The slow progress of ride-hailing company Uber to electrify its European fleet demonstrates why corporate pledges are “no substitute” for government action, says the NGO Transport & Environment (T&E) in a new analysis.

An Uber taxi in Romania. (Photo by Vlad Ispas via Shutterstock)

Last year, Uber announced that 50% of all kilometres driven by its taxis across seven European cities would be emissions-free by 2025. Currently, an average of less than 5% of kilometres driven are by fully electric vehicles, the analysis states.

Two cities in the lead are Lisbon and London, with 9% and 6% of Uber’s kilometres fully electric, respectively. Paris (1%), Madrid (0.15%), Berlin (0.55%) and Brussels (0.01%) are lagging, with almost no electric cars on offer for passengers.
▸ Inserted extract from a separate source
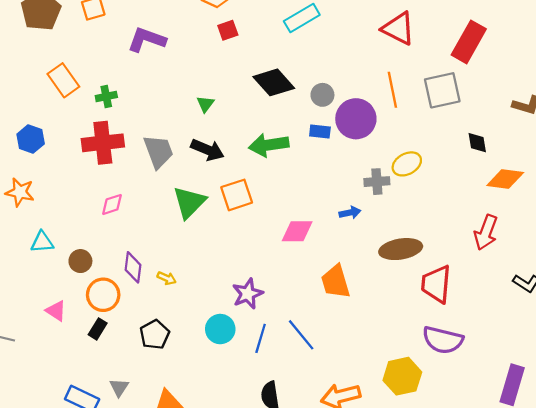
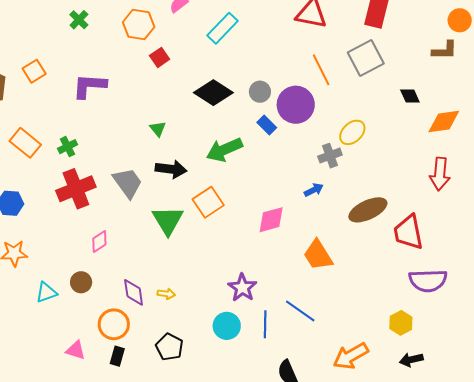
blue rectangle: (320, 132) -> (267, 125), turned 54
brown circle: (80, 261) -> (81, 282), moved
yellow hexagon: (402, 376) -> (401, 323), size x0.7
The Portuguese, British and Dutch capitals’ governments require private fleet operators to go electric between now and 2025, explaining the higher figures in these cities. Where no regulatory push yet exists – in Brussels or Berlin – Uber has done little to progress, the analysis states.

Such slow progress highlights the inadequacy of corporate pledges alone, and T&E calls on all city authorities to require high-mileage fleets in urban areas to be made up of zero-emission vehicles from 2025.

City and national governments must also improve charging infrastructure to ensure that affordable charge points are widely available, the analysis concludes.